Но пора послушать доктора Арнольда:—
«Продолжим, таким образом, курс чтения нашего предполагаемого студента. Сохраняя общую историю, которую он читал, в качестве своего текста и получая из нее, в некотором роде, скелет будущей фигуры, он должен теперь вырваться экскурсивно вправо и влево, собирая богатство и полноту знаний из самых разных источников. Например, мы предположим, что там, где его популярный историк упомянул, что между двумя державами был заключен союз или согласован мирный договор, он прежде всего решает обратиться к самим документам, как их можно найти в одном из великих сборников европейских договоров, или, если они связаны с английской историей, в «Fœdera» Раймера. Сравнивая сам договор с отчетом историка о его положениях, мы получаем, во-первых, критический процесс некоторой ценности, поскольку точность историка сразу проверяется: но есть и другие цели, которые при этом достигаются. Отчет историка о договоре почти всегда является его сокращением; второстепенные статьи, вероятно, будут опущены, а остальное сжато и лишено всего формального языка. Но поскольку наша цель сейчас состоит в том, чтобы воспроизвести для себя, насколько это возможно, саму жизнь периода, который мы изучаем, минутные подробности помогают нам сделать это; более того, само формальное перечисление титулов и спецификация городов и округов в их юридическом стиле помогают нам осознать время, если только из-за их самой конкретности. Каждая обычная история записывает содержание договора в Труа, май 1420 года, по которому престолонаследие Франции было передано Генриху V. Но сам договор или английская версия его, которую Генрих отправил в Англию, чтобы провозгласить там, дает гораздо более живое впечатление о триумфальном состоянии великого завоевателя и полной слабости бедного французского короля Карла VI в показной заботе, проявленной для обеспечения признания его формального титула при его жизни, в то время как вся реальная власть уступается Генриху, и предусматривается вечный союз в будущем двух королевств под его единоличным правлением».

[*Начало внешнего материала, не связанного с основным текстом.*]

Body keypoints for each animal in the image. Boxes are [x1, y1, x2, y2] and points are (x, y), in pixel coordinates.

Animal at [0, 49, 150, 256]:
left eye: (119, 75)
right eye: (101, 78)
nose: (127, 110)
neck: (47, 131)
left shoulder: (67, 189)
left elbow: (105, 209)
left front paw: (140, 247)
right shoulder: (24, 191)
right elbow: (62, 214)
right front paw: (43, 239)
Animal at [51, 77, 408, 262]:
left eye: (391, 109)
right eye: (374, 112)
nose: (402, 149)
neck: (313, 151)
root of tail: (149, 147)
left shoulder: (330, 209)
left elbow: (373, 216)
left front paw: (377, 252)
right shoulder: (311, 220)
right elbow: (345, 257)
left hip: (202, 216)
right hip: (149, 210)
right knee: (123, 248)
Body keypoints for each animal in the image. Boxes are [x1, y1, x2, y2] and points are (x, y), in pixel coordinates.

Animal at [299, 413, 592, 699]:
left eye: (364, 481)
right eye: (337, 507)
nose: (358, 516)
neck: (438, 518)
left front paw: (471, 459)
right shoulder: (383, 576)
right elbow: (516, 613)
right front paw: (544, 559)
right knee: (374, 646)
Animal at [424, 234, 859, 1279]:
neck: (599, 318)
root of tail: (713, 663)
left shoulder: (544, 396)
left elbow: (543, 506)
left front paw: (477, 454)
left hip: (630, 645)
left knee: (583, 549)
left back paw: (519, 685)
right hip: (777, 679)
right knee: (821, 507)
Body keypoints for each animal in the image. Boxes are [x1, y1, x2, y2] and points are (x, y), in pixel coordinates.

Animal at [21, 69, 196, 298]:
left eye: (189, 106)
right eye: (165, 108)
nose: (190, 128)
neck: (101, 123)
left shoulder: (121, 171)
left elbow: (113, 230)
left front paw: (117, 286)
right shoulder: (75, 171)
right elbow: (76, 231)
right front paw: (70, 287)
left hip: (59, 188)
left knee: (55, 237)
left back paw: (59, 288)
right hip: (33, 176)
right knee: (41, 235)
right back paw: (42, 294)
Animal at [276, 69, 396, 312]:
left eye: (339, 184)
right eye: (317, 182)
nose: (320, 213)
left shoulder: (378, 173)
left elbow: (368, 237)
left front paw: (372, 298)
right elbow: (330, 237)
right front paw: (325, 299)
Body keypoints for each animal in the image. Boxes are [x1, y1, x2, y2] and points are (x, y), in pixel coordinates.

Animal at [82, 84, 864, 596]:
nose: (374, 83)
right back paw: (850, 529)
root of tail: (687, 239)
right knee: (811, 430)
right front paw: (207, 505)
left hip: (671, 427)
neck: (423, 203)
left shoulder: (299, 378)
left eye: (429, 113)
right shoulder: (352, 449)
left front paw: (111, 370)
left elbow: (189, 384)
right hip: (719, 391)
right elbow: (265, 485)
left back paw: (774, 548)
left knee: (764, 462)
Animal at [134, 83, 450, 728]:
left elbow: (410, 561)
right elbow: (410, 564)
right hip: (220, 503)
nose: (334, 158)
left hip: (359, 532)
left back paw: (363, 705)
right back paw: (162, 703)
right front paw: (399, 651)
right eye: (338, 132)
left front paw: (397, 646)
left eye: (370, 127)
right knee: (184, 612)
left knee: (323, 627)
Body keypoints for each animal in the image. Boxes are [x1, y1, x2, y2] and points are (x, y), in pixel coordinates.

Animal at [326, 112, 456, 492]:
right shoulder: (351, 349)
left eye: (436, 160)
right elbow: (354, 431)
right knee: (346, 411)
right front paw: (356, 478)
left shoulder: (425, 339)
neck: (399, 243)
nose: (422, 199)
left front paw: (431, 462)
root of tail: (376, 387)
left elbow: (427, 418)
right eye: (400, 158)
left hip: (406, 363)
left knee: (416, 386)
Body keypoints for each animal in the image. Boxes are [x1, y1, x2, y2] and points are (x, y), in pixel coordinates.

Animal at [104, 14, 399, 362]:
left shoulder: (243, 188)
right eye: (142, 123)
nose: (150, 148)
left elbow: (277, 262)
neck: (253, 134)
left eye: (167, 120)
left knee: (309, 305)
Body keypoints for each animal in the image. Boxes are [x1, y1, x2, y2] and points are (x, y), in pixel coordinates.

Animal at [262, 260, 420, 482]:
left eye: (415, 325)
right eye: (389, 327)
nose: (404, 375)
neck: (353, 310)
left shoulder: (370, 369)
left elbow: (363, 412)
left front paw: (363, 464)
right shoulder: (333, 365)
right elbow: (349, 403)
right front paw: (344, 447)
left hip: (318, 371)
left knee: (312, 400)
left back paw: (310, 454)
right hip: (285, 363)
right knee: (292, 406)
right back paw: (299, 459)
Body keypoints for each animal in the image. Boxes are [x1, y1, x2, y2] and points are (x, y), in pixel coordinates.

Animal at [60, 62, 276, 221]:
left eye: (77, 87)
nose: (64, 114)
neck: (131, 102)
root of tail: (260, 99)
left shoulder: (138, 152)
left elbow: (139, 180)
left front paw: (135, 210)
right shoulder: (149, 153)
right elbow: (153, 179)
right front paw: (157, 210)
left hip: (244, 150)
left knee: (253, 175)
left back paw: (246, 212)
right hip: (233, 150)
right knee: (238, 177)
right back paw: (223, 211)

«Я назвал договоры первым классом официальных инструментов, к которым следует обращаться, потому что упоминание о них неизбежно встречается в каждой истории. Другой класс документов, безусловно, не менее важный, но гораздо реже упоминаемый популярными историками, состоит из статутов, ордонансов, прокламаций, актов или под какими бы различными названиями ни обозначались законы каждого конкретного периода. То, что к Статутной книге не обращались более привычно писатели по английской истории, всегда казалось мне предметом удивления. Законодательство, возможно, не было столь занято в каждой стране, как у нас; однако везде и в любой период оно что-то делало. Зло, реальное или предполагаемое, существовало всегда, которое верховная власть в нации пыталась устранить положениями закона. И под именем законов я бы включил акты соборов, которые составляют важную часть истории европейских наций на протяжении многих веков; провинциальные соборы, как вы знаете, проводились очень часто, и их постановления касались местных и частных бедствий, так что они иллюстрируют историю весьма живым образом. Теперь, в этих и всех других законах любого данного периода, мы находим, во-первых, благодаря их конкретности, большую дополнительную помощь к тому, чтобы стать знакомыми с временами, в которые они были приняты; мы узнаем названия различных чиновников, судов и процессов; и они, когда поняты (а я всегда предполагаю привычку читать что-либо, не прилагая усилий, чтобы понять это), помогают нам, благодаря самому их количеству, осознать состояние вещей, существовавшее тогда; живое представление о любом объекте зависит от того, что мы ясно видим некоторые его части, и чем больше мы населяем его, так сказать, отчетливыми образами, тем больше он начинает напоминать переполненный мир вокруг нас. Но в дополнение к этой пользе, которую я склонен оценивать саму по себе очень высоко, все, что носит характер закона, имеет особый интерес и ценность, потому что это выражение обдуманного ума верховного правительства общества; и поскольку история, как ее обычно пишут, записывает так много страстной и нерефлексивной части человеческой природы, мы обязаны по справедливости ознакомиться и с ее более спокойной и лучшей частью».